Ben undertakes design and strategic consultancy for a wide range of companies large and small. He divides his time between New York and London, and is married to travel journalist Pavia Rosati.

Read our interview with Ben Schott here.

Janine Vangool, Calgary

Janine is the publisher, editor, and designer
of UPPERCASE, a quarterly print magazine for
the creative and curious. UPPERCASE publishes content inspired by design, typography, illustration, and craft. Her magazine and books celebrate the process of making, the commitment to craft, and the art of living creatively.
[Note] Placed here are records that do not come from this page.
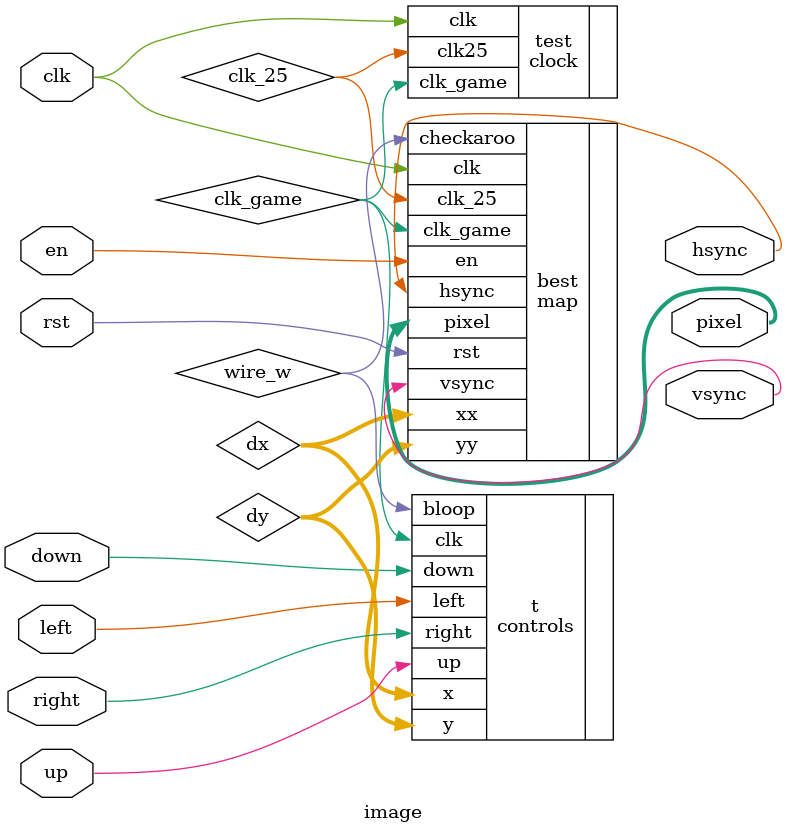
<source format=v>
`timescale 1ns / 1ps

module image(input clk, rst, en, left, right, up, down, output [11:0] pixel, output hsync, vsync);

wire clk_25, wire_w;
wire [9:0] dx, dy;
wire [9:0] foop_v, foop_h;

clock test (.clk(clk), .clk25(clk_25), .clk_game(clk_game));

map   best (.clk(clk), .clk_25(clk_25), .clk_game(clk_game), .rst(rst), .en(en), .hsync(hsync), .vsync(vsync), 
            .xx(dx), .yy(dy), .pixel(pixel), .checkaroo(wire_w));

controls t (.clk(clk_game), .left(left), .right(right), .up(up), .down(down), .x(dx), .y(dy), .bloop(wire_w));

endmodule

</source>
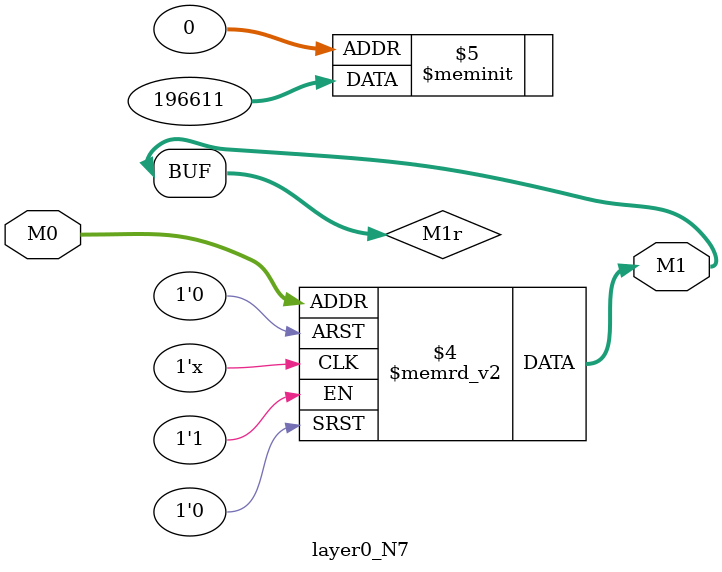
<source format=v>
module layer0_N7 ( input [3:0] M0, output [1:0] M1 );

	(*rom_style = "distributed" *) reg [1:0] M1r;
	assign M1 = M1r;
	always @ (M0) begin
		case (M0)
			4'b0000: M1r = 2'b11;
			4'b1000: M1r = 2'b11;
			4'b0100: M1r = 2'b00;
			4'b1100: M1r = 2'b00;
			4'b0010: M1r = 2'b00;
			4'b1010: M1r = 2'b00;
			4'b0110: M1r = 2'b00;
			4'b1110: M1r = 2'b00;
			4'b0001: M1r = 2'b00;
			4'b1001: M1r = 2'b00;
			4'b0101: M1r = 2'b00;
			4'b1101: M1r = 2'b00;
			4'b0011: M1r = 2'b00;
			4'b1011: M1r = 2'b00;
			4'b0111: M1r = 2'b00;
			4'b1111: M1r = 2'b00;

		endcase
	end
endmodule

</source>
Janine got her start working as a freelance graphic designer for arts and culture clients and has taught typography
and publication design at the college level. She has been a shop owner and bookseller, gallery curator, sold a line of greeting cards wholesale, made 10,000 books by hand (with lots of help!), and has sewn her own products for retail. She
has a fondness for typewriters, a passion that has inspired a book about their graphic history.

Her debut fabric collection launched in June 2016 with Windham Fabrics. She is often asked, “Do you ever sleep?”—to which she replies, “Yes! By the end of the day I’m exhausted!” She lives in Calgary, Canada, with her board game–designing husband and curious son.

Here is a link to Janine’s Judges Night talk in New York in January 2017.

Deb Wood, Brooklyn

Deb is a Brooklyn-based art director and book designer.

She has designed an impressive amount of notable books throughout her career, most recently with Abrams, Aperture, Martha Stewart Living Omnimedia, Penguin Random House, Princeton Architectural Press, Rizzoli, and Stewart, Tabori & Chang.

Her work has been recognized in various publications and competitions, including AIGA 365,
50 Books | 50 Covers, Communications Arts, and The New York Times. She was also featured as one of Print Magazine’s New Visual Artists of 2004.

Wood received a Bachelor of Fine Arts from Massachusetts College of Art and Design in Boston. She is married to artist and musician David Konopka. They live in Brooklyn with their dog, Valentino.